Olhou pra cima e só viu uma cabeça grisalha despontando da varanda do último andar. Rosto redondo. Quem seria? Onde estaria o sujeito que marcou com ele, o dono do reprodutor?

“O senhor veio é cruzar, né mesmo?”, perguntou a cabeça lá em cima, esforçando-se para aparecer mais. Desconcertado, ele olhou para Gini, ao seu lado, e achou melhor não responder “e o que é que a senhora acha?” Nada de ironias. Segundo o pessoal do Kennel, naquele lugar horroroso vivia o mais belo pastor belga gronendael da cidade. Bonito e prolífero: com ele, as cadelas pariam dez, doze filhotes.

“O Hermano não está?”, perguntou à cabeça longínqua. “Marquei com ele aqui…”

“Meu filho é um irresponsável, viajou”, disse a mulher, sem hesitação. “Olhe, dez minutos atrás eu já sabia que o senhor estava chegando. O louco ficou todo alvoroçado, andando de um lado para outro… assim, resfolegando, nervoso… é um louco…”

‘Louco? Será que ela se referia mesmo ao reprodutor?’

“Mas é melhor o senhor subir, não é, meu senhor? Senão, não acontece nada… É só empurrar o portão…”

Ele foi subindo, puxando Gini pela coleira. Degrau que não acabava mais. Perdeu o fôlego. “Preciso aumentar o tempo do personal training”, ia pensando, até que um vulto negro, imenso, deu um salto à sua frente, rosnando como a Besta do Apocalipse. O coração, que já saltava de cansaço, agora disparou.

“Minha senhora, segure esse bicho!”, implorou, enquanto tentava deter Gini, que disparara escada abaixo. Perdeu o equilíbrio, agarrou-se na mureta, quase rolou pela escada. Levou um tempo para se refazer.

“Calma, meu senhor, é que esse louco é maníaco, também. Olhou pra sua menina e já ficou empolgado… Sai pra lá, tarado! Cisca daqui, doidão!”

O cachorro, belíssimo, obedeceu com o rabo entre as pernas. Aí ele examinou melhor a mulher. Baixinha, uns sessenta e poucos anos, avental, sandálias, jeito de mamma italiana. Havia nela uma energia poderosa, autoritária, mas legítima.

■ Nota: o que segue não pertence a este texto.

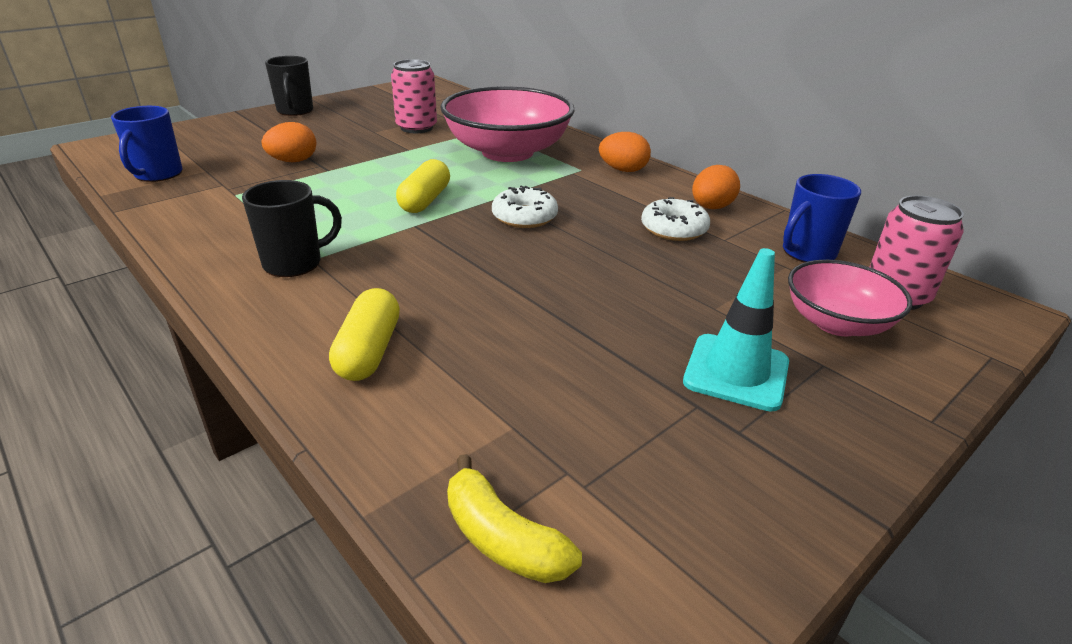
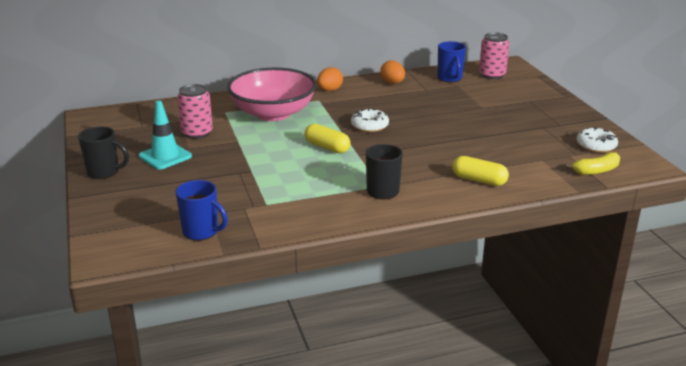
camera: 65 degrees left, 5 degrees down
orange egg [262,122,316,162] -> none
white donut [641,197,710,241] -> white donut moved to [577,127,618,153]
turquoise traffic cone [683,248,789,412] -> turquoise traffic cone moved to [139,100,192,169]
pink bowl [788,260,912,336] -> none

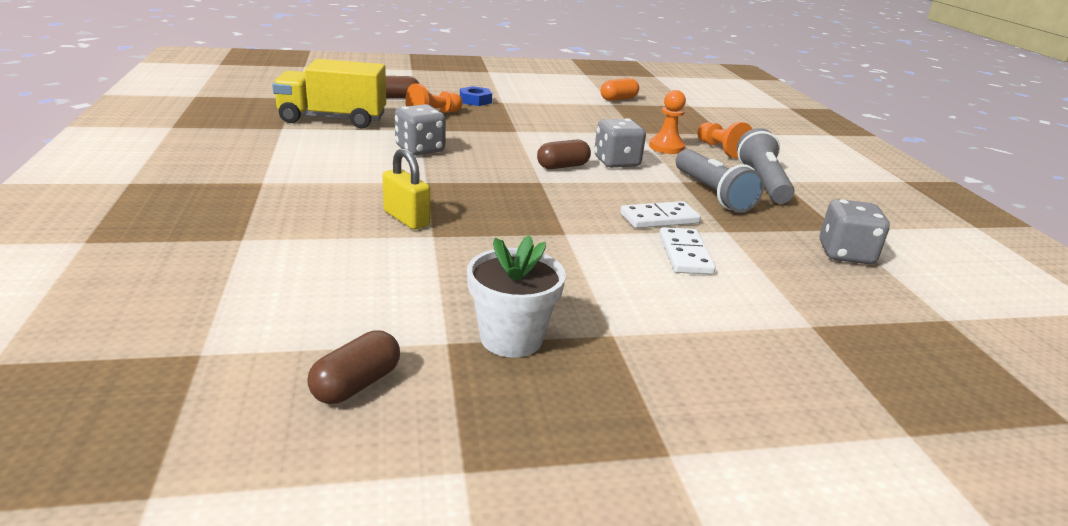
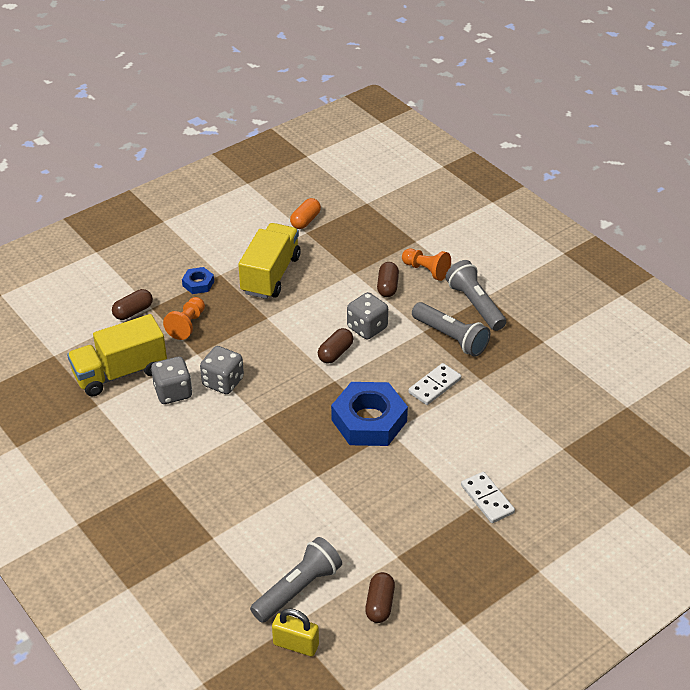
camera: 25 degrees left, 15 degrees up
yellow padlock [383,148,430,230] -> yellow padlock moved to [272,608,319,656]
white flower pot [467,235,566,358] -> none
orange pawn [649,90,686,154] -> brown capsule [377,262,399,297]
white domino [659,227,716,275] -> white domino moved to [461,472,515,523]
grey dice [820,199,890,264] -> grey dice moved to [151,357,192,404]
none -> yellow truck [238,223,300,299]
none -> grey flashlight [250,537,342,623]
none -> blue nut [331,382,408,446]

“Pode entrar, meu senhor, pode sentar. Não leva muito tempo…” Olhou fixamente para a tímida Gini. “É a primeira vez dela?” Ele fez que sim com a cabeça. “Mas como esse louco tem sorte!”, brandiu, olhando para o acuado pastor belga e depois para o homem. “Sabe, meu senhor, a maioria das meninas que vêm aqui é virgem! Mas pode deixar os dois aí soltos, na sala mesmo, sem problema nenhum… Primeiro é aquela cachorrada, quer não quer, morde não morde, depois o louco vai lá, e crau!”

Ficou por ali, tentando encontrar alguma coisa para olhar, enquanto a mamma observava com ar de reprovação o pega amoroso que já começara. Gini, sempre muito sensível, parecia sofrer com a iniciação brutal. Seus olhos diziam isso.

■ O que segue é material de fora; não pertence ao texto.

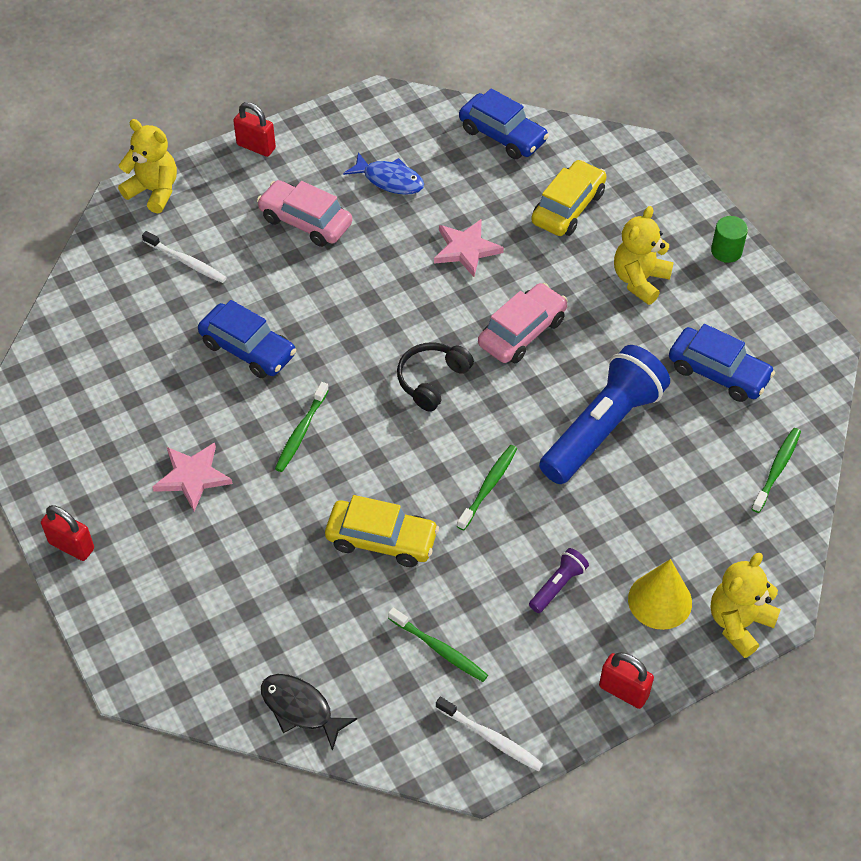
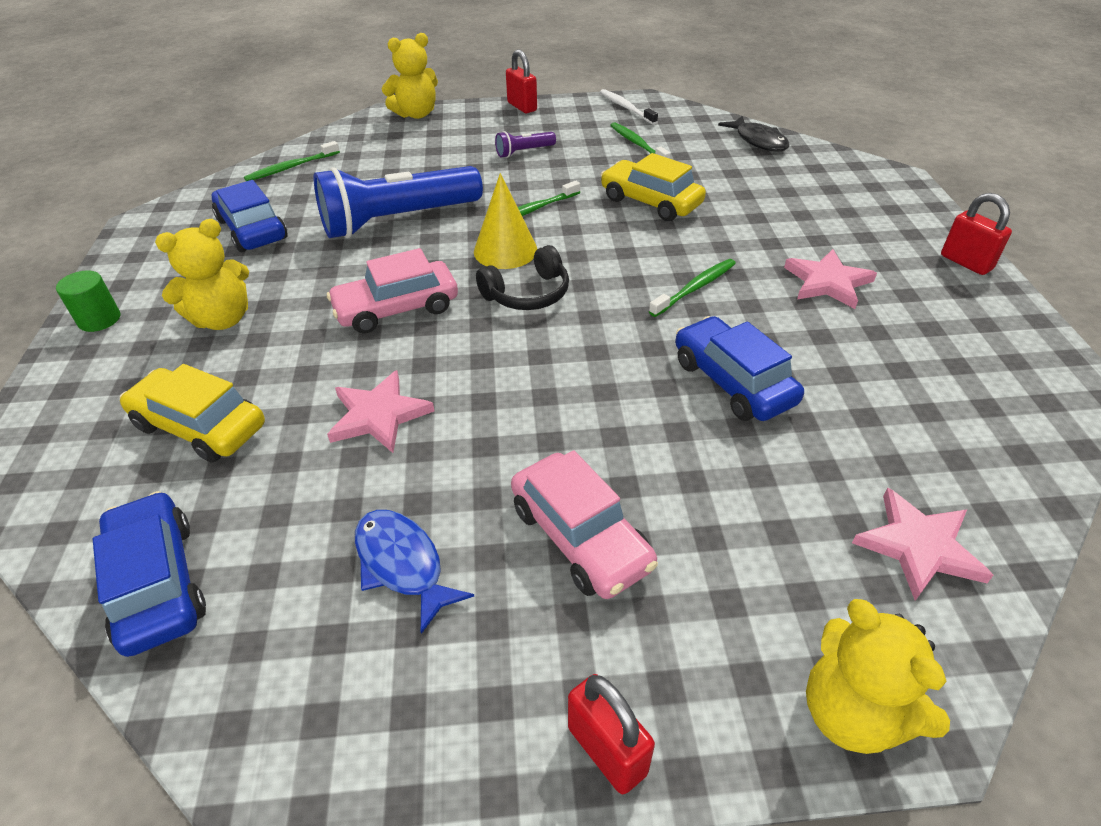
camera: 155 degrees left, 10 degrees down
white toothbrush [142,231,227,283] -> none
yellow car [531,160,607,236] -> yellow car turned 60 degrees clockwise [120,364,265,463]
yellow cone [628,559,692,630] -> yellow cone moved to [474,173,537,269]
none -> pink star [852,488,994,601]

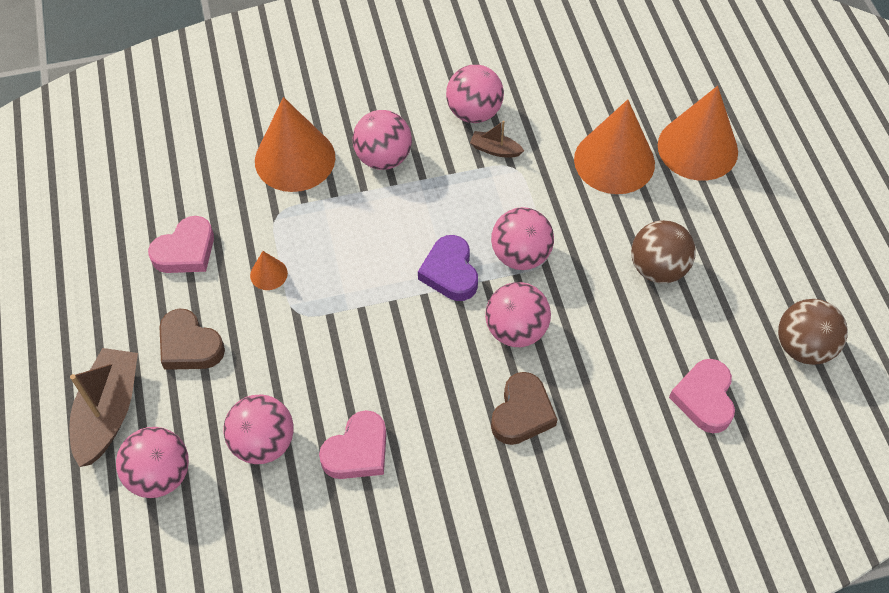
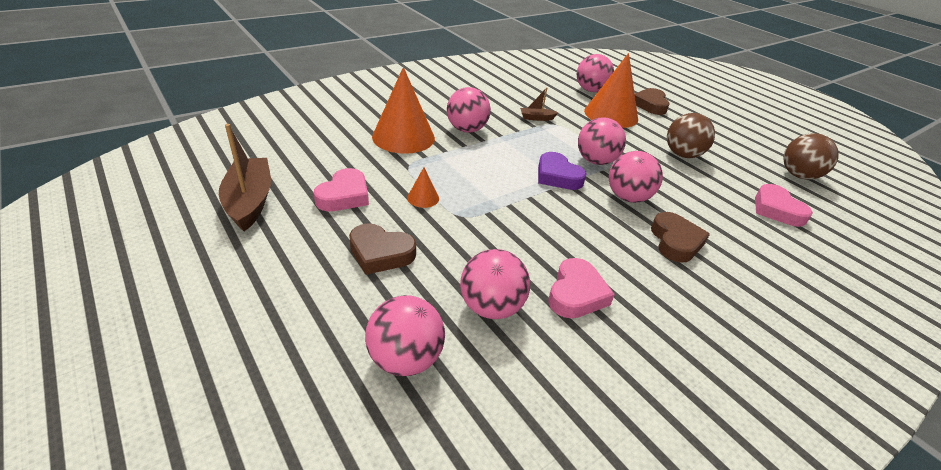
camera: 25 degrees left, 20 degrees down
brown boat [69,348,138,467] -> brown boat moved to [219,124,271,231]
pink ball [446,65,504,123] -> pink ball moved to [577,54,614,92]
orange cone [658,86,738,181] -> brown heart [635,88,669,115]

“Sabe”, disse a mamma, “eu fico olhando assim o senhor, todo riquinho, cheiroso, cabelinho com gumex, cafetinando cachorra num domingo de tarde. Credo! Mas tem doido pra tudo e gosto não se discute… Vamos lá, tarado, acaba logo com isso!”

O homem teve a nítida impressão de que alguma coisa muito profunda estava errada com sua própria vida. Sentiu-se, mesmo, um miserável.

Do livro “Allegro”  – Editora Terceiro Nome, São Paulo, 2003.